I regularly collaborate on large data analysis projects using git and statistical software such as R. Because the datasets are very large and may change upon re-download, we do not keep these in the repository. While we like to design the final versions of the scripts we develop to use command line arguments to read paths to the raw datasets, it's easier to test and debug by directly reading the files into the R environment. As we develop, therefore, we end up with lines such as
something = read.raw.file("path/to/file/on/my/machine")
#something = read.raw.file("path/to/file/on/collaborators/machine")
#something = read.raw.file("path/to/file/on/other/collaborators/machine")
cluttering up the code.
There must be a better way.
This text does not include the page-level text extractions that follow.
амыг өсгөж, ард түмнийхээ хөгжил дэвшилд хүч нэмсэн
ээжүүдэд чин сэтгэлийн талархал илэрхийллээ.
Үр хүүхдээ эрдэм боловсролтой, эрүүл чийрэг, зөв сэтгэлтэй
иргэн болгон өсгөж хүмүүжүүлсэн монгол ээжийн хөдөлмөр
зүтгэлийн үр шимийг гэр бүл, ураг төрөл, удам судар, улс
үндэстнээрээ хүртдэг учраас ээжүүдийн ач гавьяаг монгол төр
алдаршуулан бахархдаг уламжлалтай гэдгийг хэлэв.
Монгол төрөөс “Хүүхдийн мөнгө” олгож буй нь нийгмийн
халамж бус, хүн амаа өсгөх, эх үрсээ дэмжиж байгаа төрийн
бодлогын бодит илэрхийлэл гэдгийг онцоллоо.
I've tried adding a file that each script reads before running, such as
proj-config.local
path.to.raw.file.1 = "/path/to/file/on/my/machine"
and adding it to .gitignore
, but this is a "heavyweight" workaround given how much time it takes, and it's not obvious to collaborators that one is doing that or that they should, or they might name or locate the file differently (since it's ignored) so then the shared line of code that reads that file ends up wrong, etc. etc.
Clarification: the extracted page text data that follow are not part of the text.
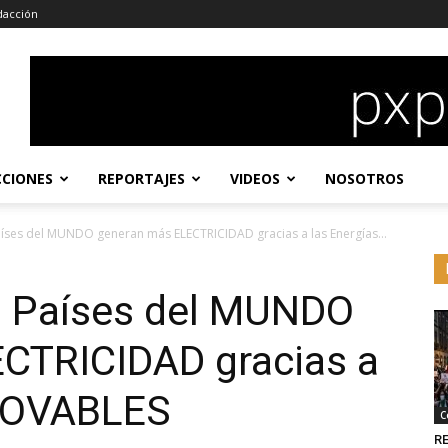
dacción
CCIONES
REPORTAJES
VIDEOS
NOSOTROS
ses del MUNDO generan más ELECTRICIDAD gracias a las Energías...
 Países del MUNDO
CTRICIDAD gracias a
ENOVABLES
C
RE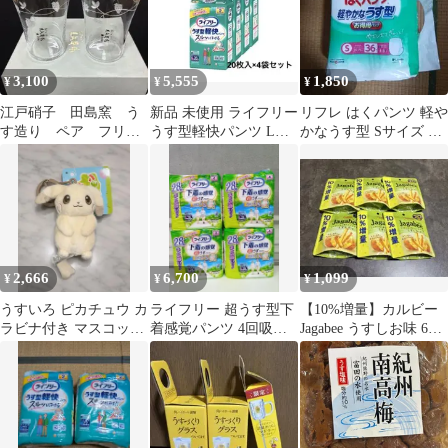
3,100
5,555
1,850
¥
¥
¥
江戸硝子 田島窯 う
新品 未使用 ライフリー
リフレ はくパンツ 軽や
す造り ペア フリー
うす型軽快パンツ Lサ
かなうす型 Sサイズ 36
カップ 2客 田島硝子
イズ 20枚×4袋セット
枚入
2,666
6,700
1,099
¥
¥
¥
うすいろ ピカチュウ カ
ライフリー 超うす型下
【10%増量】カルビー
ラビナ付き マスコット
着感覚パンツ 4回吸収
Jagabee うすしお味 6袋
うすチュウ ぽこあ ポ
Lサイズ 28枚×4袋
セット
ケモン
Is there a better way to manage local outside-repo paths/references?
PS I didn't notice anything addressing this issue in any of these related quetions:
- Workflow for statistical analysis and report writing
- project organization with R
- What best practices do you use for programming in R?
- How do you combine "Revision Control" with "Workflow" for R?
- How does software development compare with statistical programming/analysis?
- Essential skills of a Data Scientist
- Ensuring reproducibility in an R environment
- R and version control for the solo data analyst